I was studying and working at the same time in an audit firm where I was coached by a great woman leader. After graduating, I held various positions in management consulting, investment banking, mergers and acquisitions and traditional media. I had many media clients as part of my consulting role, which motivated me to move from Deloitte to OSN. It was then that I fell in love with the broadcast and media business. After OSN, I had the opportunity to work with MOBY to launch new channels in challenging markets such as Ethiopia, Afghanistan and Pakistan, and this experience was phenomenal, lovely and unique.
Now, at YuppTV, we are building the service in the market from scratch. And for that, we operate like a start-up. It is hectic but so rewarding.
What sparked your interest in this field?
The media business is so dynamic and creative. As you get into the areas of content acquisition and production, subscriber management, retention, churn and engagement, marketing, way to market – each one of those requires so much industry knowledge and you keep on learning something new every day. I am a strong believer that OTT services are e-commerce providers, and I am looking forward to launching the next Amazon through Yupp!
Do you see gender parity in the industry?
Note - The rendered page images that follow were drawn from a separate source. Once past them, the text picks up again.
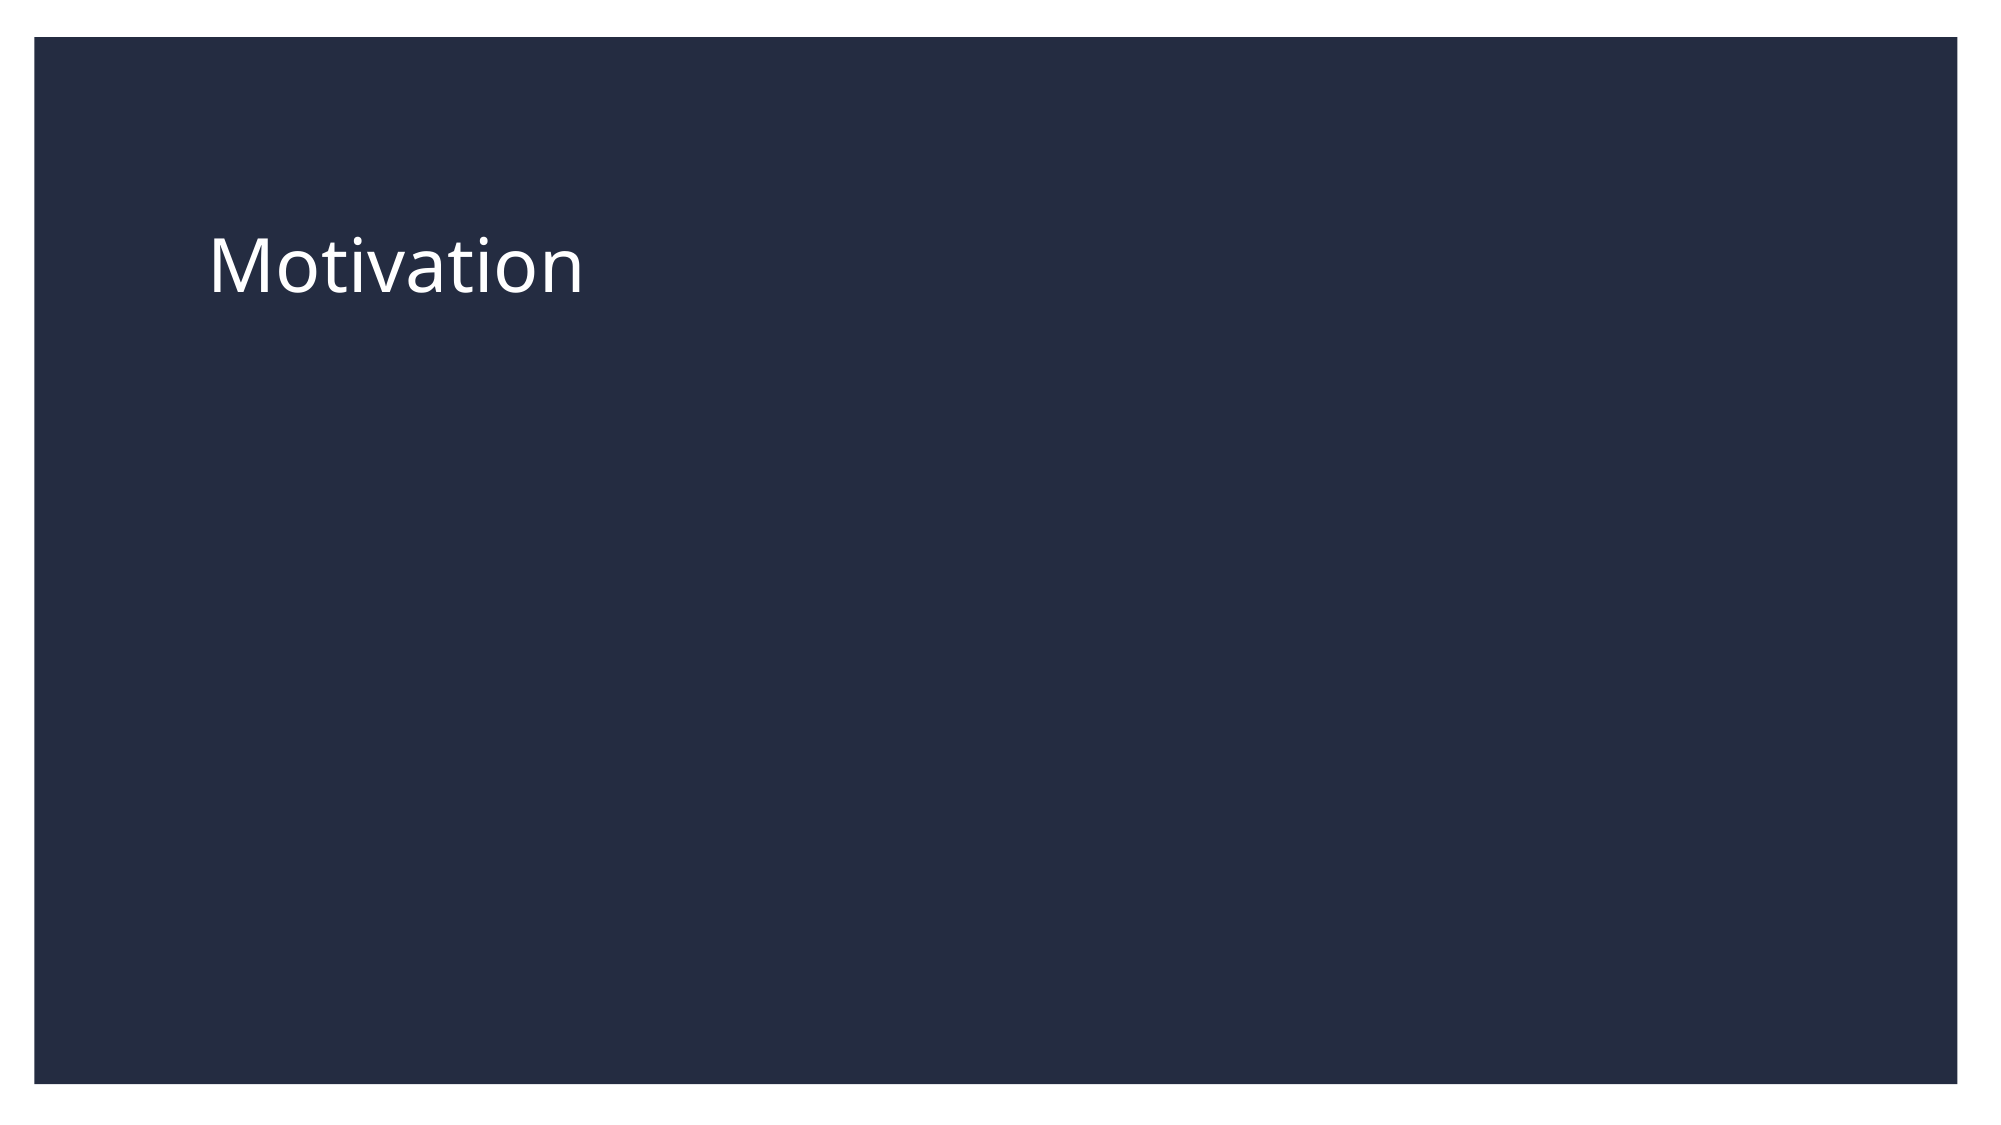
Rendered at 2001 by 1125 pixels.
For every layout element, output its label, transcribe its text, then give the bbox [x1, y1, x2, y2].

text_box [34, 37, 1958, 1085]
title Motivation [192, 142, 1800, 394]
text_box [0, 0, 2000, 1125]
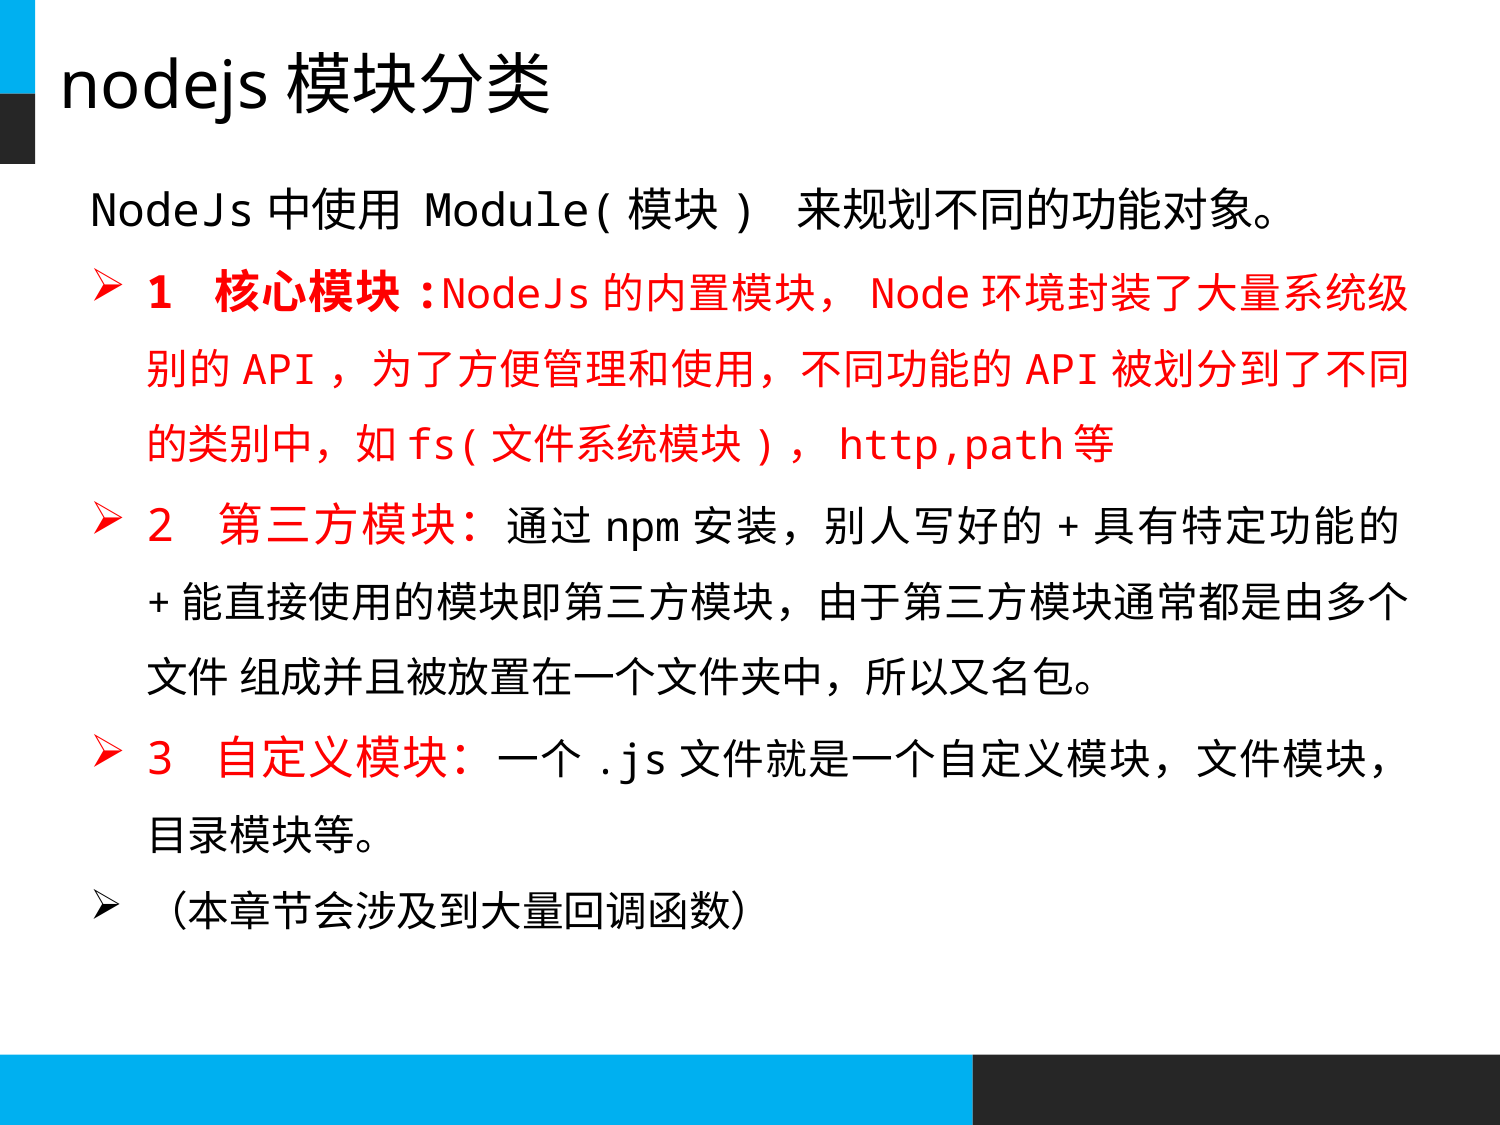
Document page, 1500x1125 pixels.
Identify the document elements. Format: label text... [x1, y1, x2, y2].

list NodeJs中使用 Module(模块) 来规划不同的功能对象。 1 核心模块:NodeJs的内置模块，Node环境封装了大量系统级别的API，为了方便管理和使用，不同功能的API被划分到了不同的类别中，如fs(文件系统模块)，http,path等 2 第三方模块：通过npm安装，别人写好的+具有特定功能的+能直接使用的模块即第三方模块，由于第三方模块通常都是由多个文件 组成并且被放置在一个文件夹中，所以又名包。 3 自定义模块：一个.js文件就是一个自定义模块，文件模块，目录模块等。 （本章节会涉及到大量回调函数） [75, 145, 1425, 1028]
title nodejs模块分类 [44, 0, 1454, 164]
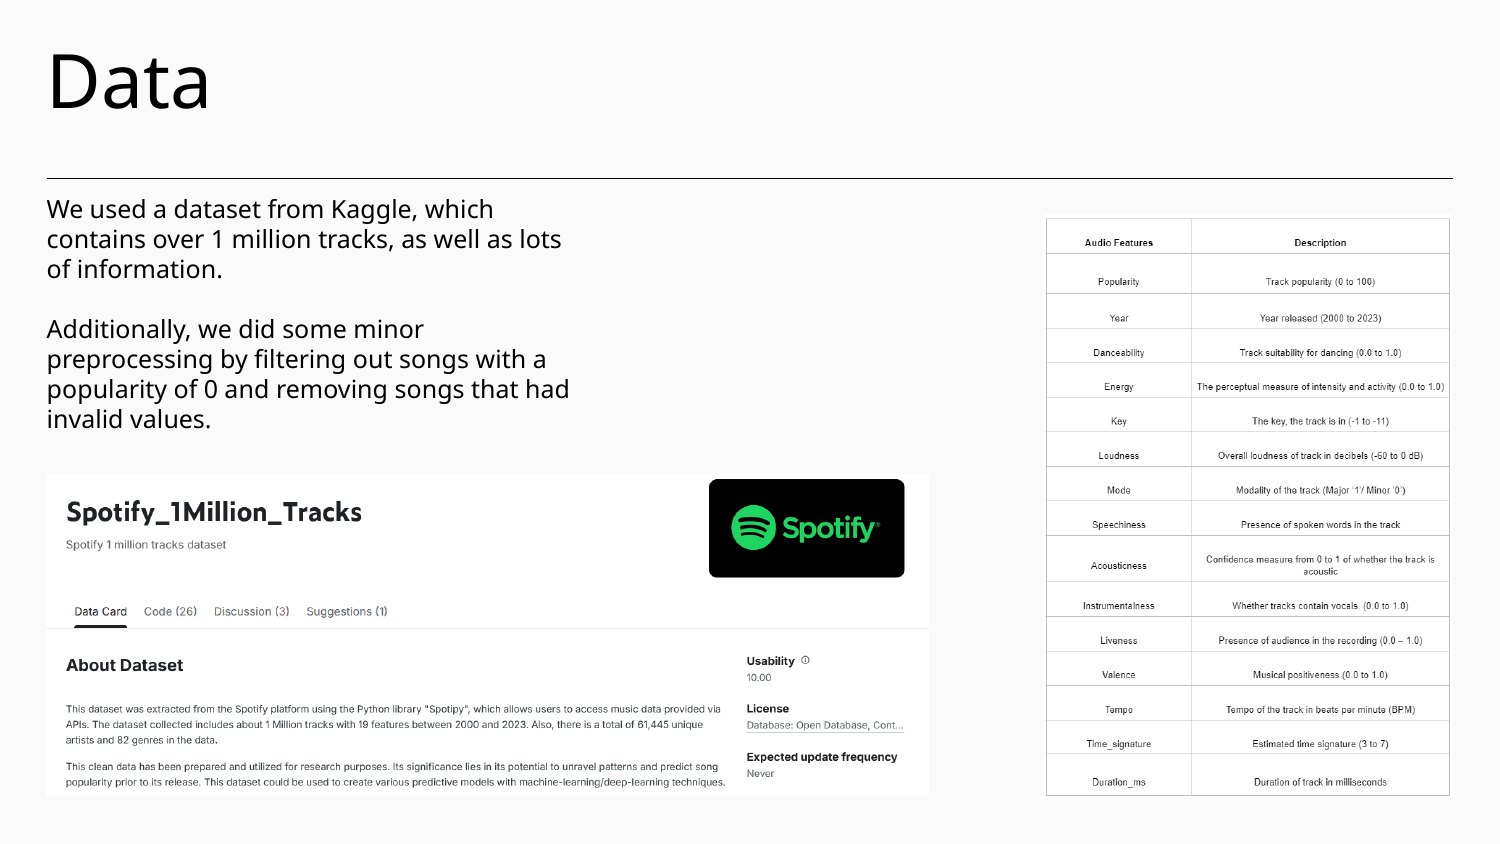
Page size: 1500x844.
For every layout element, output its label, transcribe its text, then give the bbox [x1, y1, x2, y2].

picture [1043, 214, 1454, 798]
text_box We used a dataset from Kaggle, which contains over 1 million tracks, as well as lots of information. Additionally, we did some minor preprocessing by filtering out songs with a popularity of 0 and removing songs that had invalid values. [46, 188, 624, 474]
picture [46, 474, 930, 798]
title Data [46, 46, 1101, 178]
I believe that a woman has to be doubly qualified and very strong to be able to grow in this industry. This is the reality of the region, and I have faced this throughout my career. However, this is changing now and there is a wider acceptance of women leaders.
What are the biggest factors that hinder women from entering the OTT and telecom industry?
This is related to culture, as women working in media is still seen as taboo in some parts of the Arab world. The other part is that these industries are demanding, and unfortunately a lot of women have had to let go of their careers after they have kids. This is a right that a woman should not be denied. I remember I attended a meeting one week after giving birth, because I wanted to reflect the image of a woman who can run a family and a business at the same time.
What steps should firms take to decrease the gender gap in the broadcast industry?
We still see women being asked at interviews about their plans to have more kids, or their flexibility with travel, as these factors determine their eligibility. Even during layoffs, women get laid off first because of the perception that the male is the provider. In meetings, a woman sometimes needs to speak in a louder pitch or voice to be heard.
Companies should eliminate gender preferences in certain jobs. Companies in the public sector especially should start offering equal benefits to women, such as schooling, housing and insurance. The UAE government has implemented some great initiatives in recent years, where women have representation in the government.
What message do you have for women aspiring to work in media?
There is nothing more difficult than running a house, a family and kids.
Women are born leaders and they are naturally empowered; they just need to see the opportunity better. Having women leaders is a must now, and companies have realised that.
I encourage all women to have their own identity and be proud of their achievements. Our achievements in the workspace are what make our kids future leaders. This industry is amazing, but it needs more women.